Bagian 159 (Pesta C.E.O Baru)

745 122 24
                                    

.

.

Lebih baik kepala salah seorang dari kalian ditusuk dengan jarum besi daripada menyentuh wanita yang tidak halal baginya.

~ Hadits Riwayat Thabrani.

.

.

***

6 minggu setelah Suluk berakhir ...

Malam itu suasana ballroom di sebuah hotel berbintang lima itu tampak semarak. Hiasan dekorasi serba putih mendominasi interiornya. Tiang-tiang dibalut dengan kain sutera sewarna susu. Rangkaian bunga mawar merah pekat dan putih, teruntai di bagian tengahnya, dan diikat dengan pita berwarna perak. Langit-langit tertutupi dengan pilinan kain putih yang menjuntai dengan renda perak berkilau.

Para undangan mulai memenuhi sepertiga ruangan. Seorang pria muda yang bertugas sebagai pembawa acara, tampak sedang bersiap-siap. Pria itu sibuk berdiskusi dengan seorang event organizer yang mengenakan rompi hitam dan kacamata hitam.

Tampak di sudut-sudut ruangan, para wanita dan pria berkelas saling bercengkrama. Mereka sebagian besar adalah rekan bisnis Dana, yang datang bersama calon penerus perusahaan mereka. Dan sebagian kecilnya adalah para sosialita yang memang kerap kali turut mengundang mereka di setiap acara mewah.

"Yoga belum muncul?"

"Belum. Saya dengar prosesi penandatanganan kenaikan jabatan sudah berlangsung siang tadi di kantornya. Sekarang Yoga dan Pak Dana sedang otw kemari."

"Oh begitu. Akhirnya dinasti Danadyaksa berpindah tangan ya."

"Yoga adalah putra satu-satunya. Pada siapa lagi perusahaan sebesar ini dia wariskan? Pak Dana tidak punya pilihan lain bukan? Ha ha!"

Lawan bicaranya tertawa. "Bicaramu seolah kamu meragukan kemampuan Yoga."

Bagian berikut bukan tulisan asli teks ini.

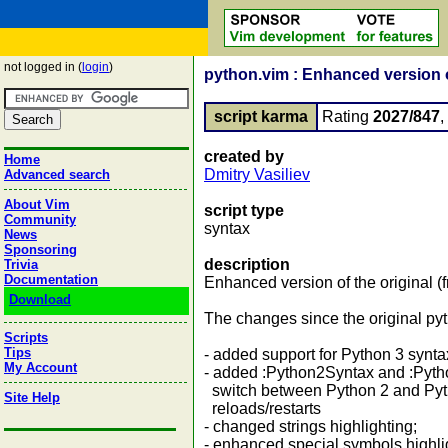
not logged in (
login
)
python.vim : Enhanced version o
script karma
Rating
2027/847
created by
Home
Dmitry Vasiliev
Advanced search
About Vim
script type
Community
syntax
News
Sponsoring
description
Trivia
Documentation
Enhanced version of the original 
Download
The changes since the original pyt
Scripts
Tips
- added support for Python 3 synta
My Account
- added :Python2Syntax and :Pyt
switch between Python 2 and Pyth
Site Help
reloads/restarts
- changed strings highlighting;
- enhanced special symbols highlig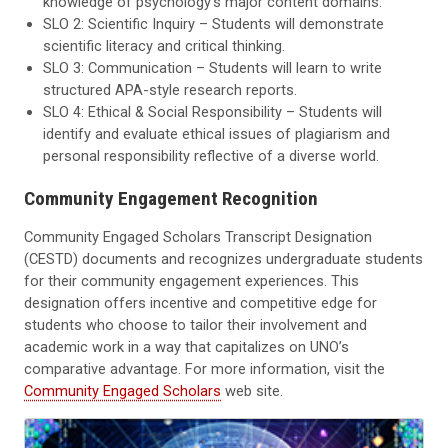
knowledge of psychology’s major content domains.
SLO 2: Scientific Inquiry – Students will demonstrate
scientific literacy and critical thinking.
SLO 3: Communication – Students will learn to write
structured APA-style research reports.
SLO 4: Ethical & Social Responsibility – Students will
identify and evaluate ethical issues of plagiarism and
personal responsibility reflective of a diverse world.
Community Engagement Recognition
Community Engaged Scholars Transcript Designation
(CESTD) documents and recognizes undergraduate students
for their community engagement experiences. This
designation offers incentive and competitive edge for
students who choose to tailor their involvement and
academic work in a way that capitalizes on UNO’s
comparative advantage. For more information, visit the
Community Engaged Scholars
web site.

"Kita sama-sama tahu kalau Pak Dana adalah salah satu mentor bisnis terbaik di kota ini. Saya rasa, sulit menyamai kemampuan beliau. Saya berani taruhan, Yoga tidak sehebat Ayahnya dalam memimpin perusahaan. Kita lihat saja."

***

Pintu mobil limosin hitam itu dibuka oleh seorang supir berseragam hitam. Yoga menapakkan kakinya keluar lebih dulu, lalu mempersilakan Ayahnya keluar dari mobil. Mereka berjalan bersama memasuki area lobi, dan segera disambut oleh seorang wanita mengenakan rompi hitam. Wanita bermodel rambut kuncir kuda itu tadinya sedang berbicara dengan rekannya melalui walkie talkie. Tapi begitu melihat Yoga dan Ayahnya datang, dia segera membungkuk hormat dan mengawal mereka memasuki sebuah pintu kayu yang adalah akses samping dari ballroom. Pintu itu mengarah ke sebuah koridor, lalu mereka berhenti di depan sebuah pintu kayu bertanda bintang emas.

"Silakan Pak. Make up artist sudah siap sejak tadi."

Yoga yang menjawab. "Terima kasih."

Pintu dibuka. Ruangan itu cukup panjang, dengan cermin memenuhi sepanjang sisi dinding. Seorang pria penata busana dan dua orang make up artist wanita, segera membungkuk memberi hormat pada mereka. "Selamat malam Pak," sapa mereka serempak.

"Selamat malam," jawab mereka nyaris bersamaan.

"Silakan duduk Pak. Kita sebaiknya mulai dari make up dulu. Supaya nanti busananya tidak terkena bekas make up," sang pria si penata busana memberi saran.

"Baiklah," jawab Dana yang segera mengambil posisi duduk di depan cermin.

Yoga belum juga duduk di samping kursi Dana. Membuat Ayahnya menoleh heran padanya. "Yoga, ngapain kamu bengong di situ? Duduk di sini supaya kita bisa cepat mulai acaranya."